【アニ漫研究部】漫画やアニメに描かれる“伝説の名人”と羽生九段
2023年01月23日 14:24
芸能
漫画編集者 白鳥士郎氏の原作ライトノベルが「予言書」と話題になったね。「一手損角換わり」が飛び出したのがタイトル戦の第1局第1日というのも同じだし、打ったのが「タイトル通算100期を目指す伝説の名人」という設定だったから。それ、ほぼ羽生さんじゃん(笑い)。
スポニチ本紙デスク 実際には、羽生九段が過去に打った手をモデルに白鳥さんが作品にして、それを羽生九段が今回の王将戦で再び打ったということだけど、いずれにせよ面白い話だ。
将棋記者 羽生九段といえば、昨年7月のJT杯でも、つのだじろう氏の「5五の龍」に出てきた「相中飛車」の戦型に持ち込んで話題になった。劇中では「千日手になることが多いから専門家は避ける」という趣旨の説明がされていた。
本紙デスク 「5五の龍」は1970年代後半の作品だけど、羽生九段の世代にはファンが多いよね。全盛期の中原誠十六世名人や大山康晴永世王将や、「ひふみん」こと加藤一二三・九段ら実在の棋士も登場していた。
アニメライター つのだ氏といえば「恐怖新聞」や「うしろの百太郎」などオカルトの印象が強いけど将棋はアマ四段で「5五の龍」は当時の棋士に高く評価された。欠点だらけの主人公・駒形竜が将棋を通じて成長していくんだよね。「5五龍中飛車」が得意技だった。
漫画編集者 最近の作品だと、渡辺明名人の奥さんである伊奈めぐみ氏の「将棋の渡辺くん」が興味深い。現役棋士の日常や考えが、奥さんの目を通して描かれている。藤井王将との対局など、実際に戦った人だからこその感想が面白かった。
将棋記者 羽海野チカ氏の「3月のライオン」は最近、クライマックス感が出ていて目が離せないね。先崎学九段が監修する盤上の戦いに引き込まれるのはもちろん、棋士たちが見せる勝利への渇望、敗北の苦しみの描写は、読んでて苦しくなるほど。それだけに、主人公で高校生プロ棋士の桐山零が、周囲との人間関係に救われていくのがホッとするというか、泣かせるよ。
本紙デスク 3月のライオンに登場する宗谷名人は、ラスボス的存在だけど、羽生九段がモデルとも言われてるね。羽海野氏が言及したことはないけど、SNSで尊敬を度々言葉にしてるし、その可能性はあるかも。

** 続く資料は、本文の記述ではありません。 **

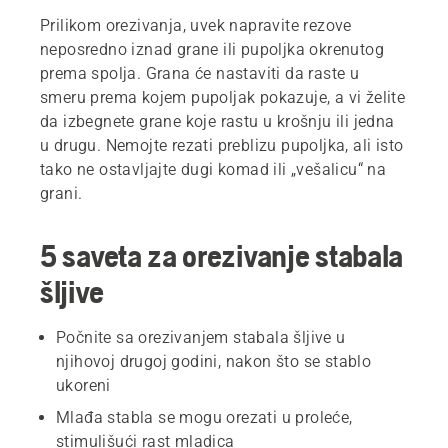
Prilikom orezivanja, uvek napravite rezove
neposredno iznad grane ili pupoljka okrenutog
prema spolja. Grana će nastaviti da raste u
smeru prema kojem pupoljak pokazuje, a vi želite
da izbegnete grane koje rastu u krošnju ili jedna
u drugu. Nemojte rezati preblizu pupoljka, ali isto
tako ne ostavljajte dugi komad ili „vešalicu“ na
grani.
5 saveta za orezivanje stabala
šljive
Počnite sa orezivanjem stabala šljive u
njihovoj drugoj godini, nakon što se stablo
ukoreni
Mlađa stabla se mogu orezati u proleće,
stimulišući rast mladica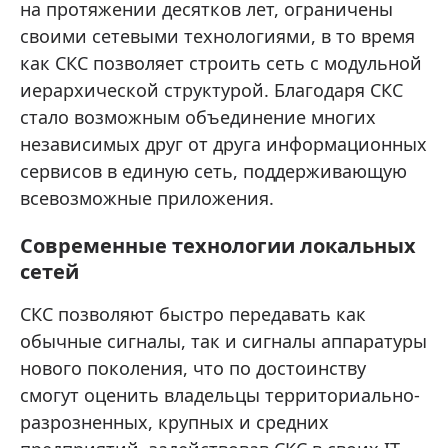
на протяжении десятков лет, ограничены
своими сетевыми технологиями, в то время
как СКС позволяет строить сеть с модульной
иерархической структурой. Благодаря СКС
стало возможным объединение многих
независимых друг от друга информационных
сервисов в единую сеть, поддерживающую
всевозможные приложения.
Современные технологии локальных
сетей
СКС позволяют быстро передавать как
обычные сигналы, так и сигналы аппаратуры
нового поколения, что по достоинству
смогут оценить владельцы территориально-
разрозненных, крупных и средних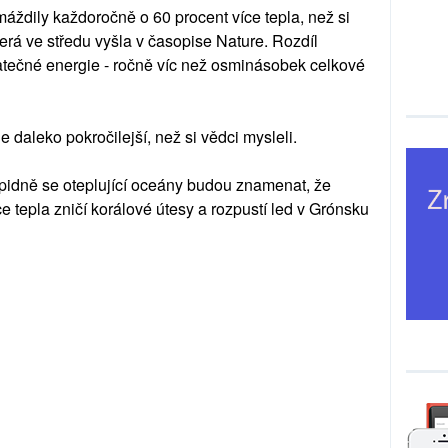
máždily každoročně o 60 procent více tepla, než si
terá ve středu vyšla v časopise Nature. Rozdíl
tečné energie - ročně víc než osminásobek celkové
 daleko pokročilejší, než si vědci mysleli.
apidně se oteplující oceány budou znamenat, že
ce tepla zničí korálové útesy a rozpustí led v Grónsku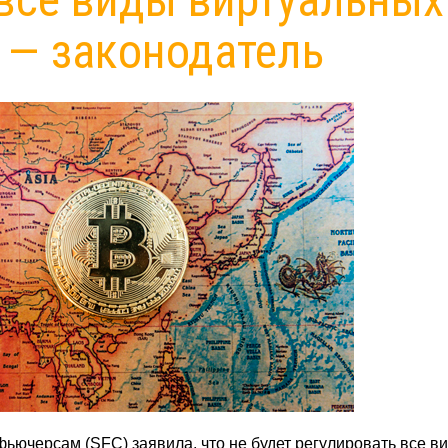
 — законодатель
ьючерсам (SFC) заявила, что не будет регулировать все в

漫画編集者 1990年代の名作「月下の棋士」では、主人公・氷室将介のモデルが羽生さんと作者の能條純一氏と語っているようだね。いざ対局となると凄まじいオーラを発する勝負師にひょう変するさまを表したのだとか。
本紙デスク 孤高の強さは、多くの漫画家やクリエイターが描きたくなる魅力があるのかも。藤井王将もそんな存在になって、今後の将棋漫画に登場するかもしれないね。